**EXERCISES**
a – In the spanning tree post, which item in the superior BPDU ranking is not carried in the BPDU?
b – Continue the spanning tree post below from the point where it stops.

Monday 6 July 2015

Spanning tree and superior BPDUs

SPANNING TREE SIMPLICITY

The bewilderment surrounding the Spanning Tree Protocol and root ports and designated ports (well it bewildered me anyway!) can be immensely simplified by one idea:
It's all about SUPERIOR BPDUs.

Superior BPDUs

So first of all, what is a superior BPDU? It's one that 'wins' i.e. is the LOWEST in the following ranking. If any one is a TIE, then the next lowest down is used to break that tie:
  1. Root Bridge ID (RBID)
  2. Root Path Cost (RPC)
  3. Sending Bridge ID (SBID)
  4. Sending Port ID (SPID)
  5. Receiving Port ID - only used is very rare cases and is not carried in the BPDU, it is assigned locally.
All the information in 1-4 above is carried (along with the timers) in every BPDU that is sent by every switch running STP.
So how does this help? It explains almost everything about the STP process and convergence, and helps, in my mind, to very succinctly define root port and designated port!

Convergence steps

To recap on the three fundamental steps that need to occur for STP convergence:

1) Elect a root bridge 2) Determine root ports 3) Determine designated ports

Elect a root bridge

Electing a root bridge is determined by the lowest RBID (i.e the superior one) in any BPDU circulating the network. It is determined to be a SUPERIOR BPDU because it has the lowest value in the first superiority criteria. Since the superior RBID is placed into all forwarded BPDUs during the election, thereafter EVERY BDPU WILL HAVE THE SAME RBID. So you can discount it!

Determine root ports

Determining the root port (RP) for any switch is done on the basis of lowest 'resulting' path cost (i.e. RPC in the BPDU + receiving port cost) to the root bridge, which is the SECOND SUPERIORITY CRITERIA. It makes sense that there can only be one lowest cost path to the RB from any other switch, and therefore that there can only be one RP per switch.

Now we already know that RBID is going to be the same in every BPDU, so what's next? Root Path Cost.

**SUPPLIED RECORDS**
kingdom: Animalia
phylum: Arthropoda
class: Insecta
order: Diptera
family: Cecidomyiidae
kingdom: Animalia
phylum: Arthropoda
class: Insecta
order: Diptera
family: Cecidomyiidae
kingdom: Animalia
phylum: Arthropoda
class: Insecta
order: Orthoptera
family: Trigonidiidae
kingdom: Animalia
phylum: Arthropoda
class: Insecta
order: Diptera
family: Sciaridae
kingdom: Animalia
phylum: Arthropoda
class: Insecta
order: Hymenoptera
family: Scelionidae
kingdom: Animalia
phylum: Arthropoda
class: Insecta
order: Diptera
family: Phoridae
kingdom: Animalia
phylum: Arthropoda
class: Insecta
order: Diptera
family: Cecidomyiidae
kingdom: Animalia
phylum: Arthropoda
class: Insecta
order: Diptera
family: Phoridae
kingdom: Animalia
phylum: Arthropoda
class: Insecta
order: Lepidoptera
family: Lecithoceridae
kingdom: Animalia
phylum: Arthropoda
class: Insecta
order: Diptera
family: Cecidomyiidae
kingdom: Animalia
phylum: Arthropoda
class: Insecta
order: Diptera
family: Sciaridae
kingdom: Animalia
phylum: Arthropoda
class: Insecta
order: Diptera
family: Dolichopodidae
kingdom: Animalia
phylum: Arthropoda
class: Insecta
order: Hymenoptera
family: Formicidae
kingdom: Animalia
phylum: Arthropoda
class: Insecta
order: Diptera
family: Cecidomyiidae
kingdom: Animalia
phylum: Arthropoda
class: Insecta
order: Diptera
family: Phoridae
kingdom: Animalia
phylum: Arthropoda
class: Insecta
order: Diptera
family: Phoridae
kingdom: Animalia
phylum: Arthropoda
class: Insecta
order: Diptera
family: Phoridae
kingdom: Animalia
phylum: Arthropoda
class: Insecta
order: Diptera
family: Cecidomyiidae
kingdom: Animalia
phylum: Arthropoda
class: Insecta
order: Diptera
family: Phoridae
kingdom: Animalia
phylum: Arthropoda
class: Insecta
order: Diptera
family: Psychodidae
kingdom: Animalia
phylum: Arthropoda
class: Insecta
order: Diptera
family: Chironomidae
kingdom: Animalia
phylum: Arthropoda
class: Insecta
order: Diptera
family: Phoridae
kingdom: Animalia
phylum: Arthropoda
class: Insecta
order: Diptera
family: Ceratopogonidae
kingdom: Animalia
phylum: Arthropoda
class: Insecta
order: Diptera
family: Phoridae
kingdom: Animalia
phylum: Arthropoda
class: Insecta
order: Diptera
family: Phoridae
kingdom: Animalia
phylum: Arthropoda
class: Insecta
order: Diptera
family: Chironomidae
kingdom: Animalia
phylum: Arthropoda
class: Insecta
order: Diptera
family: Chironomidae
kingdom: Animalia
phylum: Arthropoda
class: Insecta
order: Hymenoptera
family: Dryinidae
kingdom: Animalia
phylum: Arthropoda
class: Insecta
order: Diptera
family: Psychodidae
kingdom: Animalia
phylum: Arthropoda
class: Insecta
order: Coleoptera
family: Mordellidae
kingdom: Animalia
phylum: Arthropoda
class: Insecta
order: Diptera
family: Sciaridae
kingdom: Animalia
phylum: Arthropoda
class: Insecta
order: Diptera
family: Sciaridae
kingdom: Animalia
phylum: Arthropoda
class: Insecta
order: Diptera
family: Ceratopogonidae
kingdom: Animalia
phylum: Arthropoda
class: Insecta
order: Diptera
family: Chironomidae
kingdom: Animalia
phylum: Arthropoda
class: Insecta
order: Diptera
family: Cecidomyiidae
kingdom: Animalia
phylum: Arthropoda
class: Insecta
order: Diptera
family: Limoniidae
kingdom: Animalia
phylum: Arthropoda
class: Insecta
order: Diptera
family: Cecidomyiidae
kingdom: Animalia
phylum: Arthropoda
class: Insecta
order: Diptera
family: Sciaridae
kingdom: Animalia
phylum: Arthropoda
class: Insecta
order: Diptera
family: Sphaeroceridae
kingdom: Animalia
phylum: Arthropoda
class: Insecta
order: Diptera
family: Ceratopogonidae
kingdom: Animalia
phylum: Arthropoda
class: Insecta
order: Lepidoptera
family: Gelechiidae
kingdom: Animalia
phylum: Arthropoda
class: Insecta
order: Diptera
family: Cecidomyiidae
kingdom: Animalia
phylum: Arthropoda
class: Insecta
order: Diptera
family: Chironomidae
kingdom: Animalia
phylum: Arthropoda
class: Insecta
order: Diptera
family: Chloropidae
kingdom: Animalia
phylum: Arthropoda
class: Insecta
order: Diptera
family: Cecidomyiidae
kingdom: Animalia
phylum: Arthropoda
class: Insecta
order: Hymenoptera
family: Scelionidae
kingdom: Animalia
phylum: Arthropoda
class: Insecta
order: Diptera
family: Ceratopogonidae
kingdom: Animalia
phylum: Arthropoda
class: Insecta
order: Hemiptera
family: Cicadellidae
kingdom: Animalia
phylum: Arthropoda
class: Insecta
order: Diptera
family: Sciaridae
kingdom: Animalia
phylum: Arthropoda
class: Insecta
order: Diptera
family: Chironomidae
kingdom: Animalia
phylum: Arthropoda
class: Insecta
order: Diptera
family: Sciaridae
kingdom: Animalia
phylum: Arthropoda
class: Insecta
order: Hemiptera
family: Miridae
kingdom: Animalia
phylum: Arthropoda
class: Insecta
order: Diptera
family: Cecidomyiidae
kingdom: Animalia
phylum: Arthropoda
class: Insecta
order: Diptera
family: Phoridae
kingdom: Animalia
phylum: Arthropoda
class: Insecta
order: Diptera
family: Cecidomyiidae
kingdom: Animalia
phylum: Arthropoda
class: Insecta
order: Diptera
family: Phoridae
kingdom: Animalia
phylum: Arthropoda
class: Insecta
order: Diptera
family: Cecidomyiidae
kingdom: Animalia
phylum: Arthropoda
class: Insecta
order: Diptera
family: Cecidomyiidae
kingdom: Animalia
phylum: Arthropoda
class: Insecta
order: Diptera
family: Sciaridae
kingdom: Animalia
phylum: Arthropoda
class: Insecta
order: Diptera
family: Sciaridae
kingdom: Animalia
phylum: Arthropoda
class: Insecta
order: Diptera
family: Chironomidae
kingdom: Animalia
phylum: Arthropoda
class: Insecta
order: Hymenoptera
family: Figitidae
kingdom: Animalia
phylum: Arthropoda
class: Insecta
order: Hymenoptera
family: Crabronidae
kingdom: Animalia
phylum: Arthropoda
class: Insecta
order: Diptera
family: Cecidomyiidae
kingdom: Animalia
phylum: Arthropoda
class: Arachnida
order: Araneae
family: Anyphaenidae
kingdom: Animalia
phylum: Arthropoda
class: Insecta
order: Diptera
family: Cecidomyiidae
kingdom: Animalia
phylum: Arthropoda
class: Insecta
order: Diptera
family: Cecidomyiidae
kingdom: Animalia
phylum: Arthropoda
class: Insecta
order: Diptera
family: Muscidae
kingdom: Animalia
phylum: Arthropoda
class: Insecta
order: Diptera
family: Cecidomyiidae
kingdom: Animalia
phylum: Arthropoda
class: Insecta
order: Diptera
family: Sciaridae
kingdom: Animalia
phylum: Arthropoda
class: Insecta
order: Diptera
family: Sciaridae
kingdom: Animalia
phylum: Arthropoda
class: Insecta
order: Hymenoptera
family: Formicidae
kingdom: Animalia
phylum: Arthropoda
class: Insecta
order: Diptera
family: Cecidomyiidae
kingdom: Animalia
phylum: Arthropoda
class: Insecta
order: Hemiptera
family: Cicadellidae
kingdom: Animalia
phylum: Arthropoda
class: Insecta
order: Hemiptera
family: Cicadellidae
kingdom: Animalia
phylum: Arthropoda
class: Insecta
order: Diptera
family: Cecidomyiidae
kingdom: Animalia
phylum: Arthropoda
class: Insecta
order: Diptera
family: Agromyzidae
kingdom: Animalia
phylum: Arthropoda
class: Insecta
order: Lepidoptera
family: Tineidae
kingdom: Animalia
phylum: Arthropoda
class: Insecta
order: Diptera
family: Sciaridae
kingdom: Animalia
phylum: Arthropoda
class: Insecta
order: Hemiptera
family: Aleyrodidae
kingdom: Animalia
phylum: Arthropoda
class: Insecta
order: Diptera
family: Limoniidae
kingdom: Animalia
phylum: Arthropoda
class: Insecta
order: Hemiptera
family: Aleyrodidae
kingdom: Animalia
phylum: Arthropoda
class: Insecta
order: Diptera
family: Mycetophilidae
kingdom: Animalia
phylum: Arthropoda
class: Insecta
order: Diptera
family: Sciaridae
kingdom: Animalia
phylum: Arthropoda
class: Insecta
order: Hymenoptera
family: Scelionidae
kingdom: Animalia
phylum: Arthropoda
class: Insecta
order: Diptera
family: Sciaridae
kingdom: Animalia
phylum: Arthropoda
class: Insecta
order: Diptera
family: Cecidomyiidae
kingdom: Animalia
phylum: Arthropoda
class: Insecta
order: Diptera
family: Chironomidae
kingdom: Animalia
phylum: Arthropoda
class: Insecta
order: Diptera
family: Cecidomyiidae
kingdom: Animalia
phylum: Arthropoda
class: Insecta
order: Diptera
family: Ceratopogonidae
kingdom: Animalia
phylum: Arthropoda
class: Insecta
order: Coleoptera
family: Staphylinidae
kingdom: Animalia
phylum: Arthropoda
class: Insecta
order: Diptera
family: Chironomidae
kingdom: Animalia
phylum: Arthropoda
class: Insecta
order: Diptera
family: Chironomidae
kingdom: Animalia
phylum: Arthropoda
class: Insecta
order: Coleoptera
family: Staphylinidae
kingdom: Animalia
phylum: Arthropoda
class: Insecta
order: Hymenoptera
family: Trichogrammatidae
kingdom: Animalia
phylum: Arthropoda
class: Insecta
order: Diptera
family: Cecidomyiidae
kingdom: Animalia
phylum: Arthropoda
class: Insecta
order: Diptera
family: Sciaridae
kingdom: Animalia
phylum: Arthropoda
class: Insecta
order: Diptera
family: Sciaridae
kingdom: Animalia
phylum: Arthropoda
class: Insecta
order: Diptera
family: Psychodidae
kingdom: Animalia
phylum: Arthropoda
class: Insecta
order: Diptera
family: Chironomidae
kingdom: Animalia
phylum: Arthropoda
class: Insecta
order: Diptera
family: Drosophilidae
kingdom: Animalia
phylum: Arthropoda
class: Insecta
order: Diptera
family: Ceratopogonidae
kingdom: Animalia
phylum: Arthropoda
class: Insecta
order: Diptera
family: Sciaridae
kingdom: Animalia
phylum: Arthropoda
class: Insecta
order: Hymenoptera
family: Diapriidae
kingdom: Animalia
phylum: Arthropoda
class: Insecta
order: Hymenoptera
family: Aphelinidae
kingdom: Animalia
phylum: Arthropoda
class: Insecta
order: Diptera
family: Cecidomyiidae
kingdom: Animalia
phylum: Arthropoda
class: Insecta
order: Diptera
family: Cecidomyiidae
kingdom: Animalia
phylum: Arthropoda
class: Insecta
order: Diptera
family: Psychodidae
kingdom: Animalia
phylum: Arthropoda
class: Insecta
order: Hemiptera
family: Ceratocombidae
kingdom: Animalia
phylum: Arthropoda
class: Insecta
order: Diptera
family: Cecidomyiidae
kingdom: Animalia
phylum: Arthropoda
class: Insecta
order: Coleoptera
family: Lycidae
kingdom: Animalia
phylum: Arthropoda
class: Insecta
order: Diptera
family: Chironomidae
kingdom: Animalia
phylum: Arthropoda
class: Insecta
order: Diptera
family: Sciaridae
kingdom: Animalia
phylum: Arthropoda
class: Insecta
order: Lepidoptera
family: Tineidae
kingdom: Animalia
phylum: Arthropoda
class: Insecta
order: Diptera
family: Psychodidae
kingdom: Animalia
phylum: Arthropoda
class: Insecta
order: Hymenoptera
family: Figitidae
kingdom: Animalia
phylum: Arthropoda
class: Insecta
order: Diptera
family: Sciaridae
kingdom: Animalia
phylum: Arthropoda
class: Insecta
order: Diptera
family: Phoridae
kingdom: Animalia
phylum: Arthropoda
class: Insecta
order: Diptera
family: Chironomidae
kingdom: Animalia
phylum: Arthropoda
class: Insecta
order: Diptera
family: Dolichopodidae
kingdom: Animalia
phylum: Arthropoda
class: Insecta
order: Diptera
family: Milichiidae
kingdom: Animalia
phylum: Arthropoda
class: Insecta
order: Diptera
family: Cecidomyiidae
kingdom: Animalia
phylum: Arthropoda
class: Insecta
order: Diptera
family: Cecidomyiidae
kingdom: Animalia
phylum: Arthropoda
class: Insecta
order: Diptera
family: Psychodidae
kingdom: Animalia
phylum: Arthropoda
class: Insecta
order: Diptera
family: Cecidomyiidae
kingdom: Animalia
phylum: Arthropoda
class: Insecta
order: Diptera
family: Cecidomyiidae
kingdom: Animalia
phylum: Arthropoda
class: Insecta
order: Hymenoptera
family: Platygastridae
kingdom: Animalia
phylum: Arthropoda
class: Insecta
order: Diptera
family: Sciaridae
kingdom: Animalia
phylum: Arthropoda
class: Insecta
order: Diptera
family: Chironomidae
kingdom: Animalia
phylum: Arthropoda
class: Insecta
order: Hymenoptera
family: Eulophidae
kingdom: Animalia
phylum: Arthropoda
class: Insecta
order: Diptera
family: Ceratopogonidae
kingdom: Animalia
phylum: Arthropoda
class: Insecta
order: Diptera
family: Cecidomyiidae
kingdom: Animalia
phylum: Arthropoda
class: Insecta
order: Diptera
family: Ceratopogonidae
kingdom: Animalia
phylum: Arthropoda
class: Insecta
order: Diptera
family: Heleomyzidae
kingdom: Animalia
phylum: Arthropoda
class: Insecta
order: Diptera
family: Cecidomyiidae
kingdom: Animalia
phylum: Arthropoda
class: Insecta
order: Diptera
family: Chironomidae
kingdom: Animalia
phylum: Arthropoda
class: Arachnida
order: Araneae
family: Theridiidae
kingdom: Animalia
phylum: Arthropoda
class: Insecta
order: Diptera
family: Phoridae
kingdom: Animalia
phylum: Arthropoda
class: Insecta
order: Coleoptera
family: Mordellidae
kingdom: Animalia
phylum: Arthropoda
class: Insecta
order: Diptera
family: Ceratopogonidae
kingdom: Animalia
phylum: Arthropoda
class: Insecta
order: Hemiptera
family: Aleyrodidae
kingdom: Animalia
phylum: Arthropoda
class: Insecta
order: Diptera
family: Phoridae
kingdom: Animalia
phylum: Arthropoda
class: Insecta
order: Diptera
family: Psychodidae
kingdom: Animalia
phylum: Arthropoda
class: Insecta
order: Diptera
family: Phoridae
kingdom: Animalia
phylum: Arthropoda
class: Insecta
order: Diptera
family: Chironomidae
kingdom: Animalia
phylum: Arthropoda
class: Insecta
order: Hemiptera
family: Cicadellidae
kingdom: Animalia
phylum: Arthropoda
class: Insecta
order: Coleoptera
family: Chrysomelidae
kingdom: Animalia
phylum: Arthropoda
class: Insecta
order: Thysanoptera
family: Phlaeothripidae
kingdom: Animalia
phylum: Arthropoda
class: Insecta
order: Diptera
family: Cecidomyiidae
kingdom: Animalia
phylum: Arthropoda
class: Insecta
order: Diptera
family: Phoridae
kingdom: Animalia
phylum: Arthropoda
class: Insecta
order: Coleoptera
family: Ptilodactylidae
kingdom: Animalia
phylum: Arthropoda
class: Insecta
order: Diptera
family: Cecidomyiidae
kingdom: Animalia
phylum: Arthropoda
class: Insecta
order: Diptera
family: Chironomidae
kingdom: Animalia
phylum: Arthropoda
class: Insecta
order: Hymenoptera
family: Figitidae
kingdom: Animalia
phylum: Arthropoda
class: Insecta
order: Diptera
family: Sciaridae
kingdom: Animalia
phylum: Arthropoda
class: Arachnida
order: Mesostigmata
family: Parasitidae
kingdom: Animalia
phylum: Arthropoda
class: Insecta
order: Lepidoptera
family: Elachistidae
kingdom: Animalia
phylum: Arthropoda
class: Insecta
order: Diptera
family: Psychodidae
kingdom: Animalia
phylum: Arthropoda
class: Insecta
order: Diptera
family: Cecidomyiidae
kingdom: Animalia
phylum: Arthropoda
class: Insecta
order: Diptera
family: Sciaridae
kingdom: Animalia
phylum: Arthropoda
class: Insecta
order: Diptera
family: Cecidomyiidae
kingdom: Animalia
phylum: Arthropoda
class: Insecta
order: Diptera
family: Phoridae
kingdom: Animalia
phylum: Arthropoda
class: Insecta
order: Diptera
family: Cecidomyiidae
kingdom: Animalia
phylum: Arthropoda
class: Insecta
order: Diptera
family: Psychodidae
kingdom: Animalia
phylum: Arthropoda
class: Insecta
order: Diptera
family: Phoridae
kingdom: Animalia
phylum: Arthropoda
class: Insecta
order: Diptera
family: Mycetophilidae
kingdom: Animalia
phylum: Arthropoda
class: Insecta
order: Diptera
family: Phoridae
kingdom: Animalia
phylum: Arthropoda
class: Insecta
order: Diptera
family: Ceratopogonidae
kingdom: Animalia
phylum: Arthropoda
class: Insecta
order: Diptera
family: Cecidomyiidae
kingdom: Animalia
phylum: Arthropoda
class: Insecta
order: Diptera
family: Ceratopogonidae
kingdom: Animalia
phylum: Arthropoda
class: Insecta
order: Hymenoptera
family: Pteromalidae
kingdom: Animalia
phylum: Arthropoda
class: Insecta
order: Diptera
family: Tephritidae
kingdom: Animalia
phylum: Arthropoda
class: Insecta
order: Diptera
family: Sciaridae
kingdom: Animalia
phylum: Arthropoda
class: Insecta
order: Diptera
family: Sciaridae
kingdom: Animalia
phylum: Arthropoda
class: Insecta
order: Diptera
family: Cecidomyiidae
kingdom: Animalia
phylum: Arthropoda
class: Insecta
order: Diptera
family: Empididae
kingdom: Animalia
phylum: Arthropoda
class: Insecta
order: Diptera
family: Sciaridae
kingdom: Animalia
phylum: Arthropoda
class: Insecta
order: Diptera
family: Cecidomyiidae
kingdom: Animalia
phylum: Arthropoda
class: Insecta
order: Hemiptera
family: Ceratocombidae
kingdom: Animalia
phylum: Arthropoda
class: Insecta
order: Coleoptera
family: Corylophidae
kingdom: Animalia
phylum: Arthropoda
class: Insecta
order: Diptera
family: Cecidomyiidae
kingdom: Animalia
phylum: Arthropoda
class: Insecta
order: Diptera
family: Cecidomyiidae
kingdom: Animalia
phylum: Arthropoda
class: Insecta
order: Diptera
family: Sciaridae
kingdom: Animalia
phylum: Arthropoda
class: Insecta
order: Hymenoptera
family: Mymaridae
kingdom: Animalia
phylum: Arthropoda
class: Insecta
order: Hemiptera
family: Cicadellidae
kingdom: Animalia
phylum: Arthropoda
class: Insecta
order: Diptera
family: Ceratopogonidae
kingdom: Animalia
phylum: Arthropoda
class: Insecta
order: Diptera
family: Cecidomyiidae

**ANSWERS BELOW**
a – Receiving Port ID

b –
And the RP, therefore can be very simply defined as the ONLY port on the switch RECEIVING the SUPERIOR BPDU. There can only one port, because there can only be one superior BPDU. If RPC is a tie, then go to the next criteria, and so on. You also know that BPDUs are not sent out of RPs, because there would be no point. Why? Because you already know that the most superior BPDU on the segment ARRIVED on that port, and yours is sure to be ignored as inferior. Also the BPDU stored on a RP is always the superior one of any sent on the segment.

Determine designated ports

Similarly, the designated port (DP) is the only port on the SEGMENT that is SENDING the SUPERIOR BPDU. RPCs in the sent and received BPDUs are simply compared against each other, without modification. How does it know? Because it doesn't hear any that are superior. If it does, it knows it's not the DP, and stops sending them!  Again, because there can only be one superior BPDU on the segment, only one port can be sending it.

This means that ports that are not disabled and, although not connected to another switch, are participating in STP are also designated ports; hence they do not get put into blocking state.

A port that uses 'portfast' setting is a special case since it does not send BPDUs and therefore cannot really be considered a DP, but it is immediately placed into Forwarding state.

3 comments:

  1. This helped a lot! Thanks for simplifying a very involved topic.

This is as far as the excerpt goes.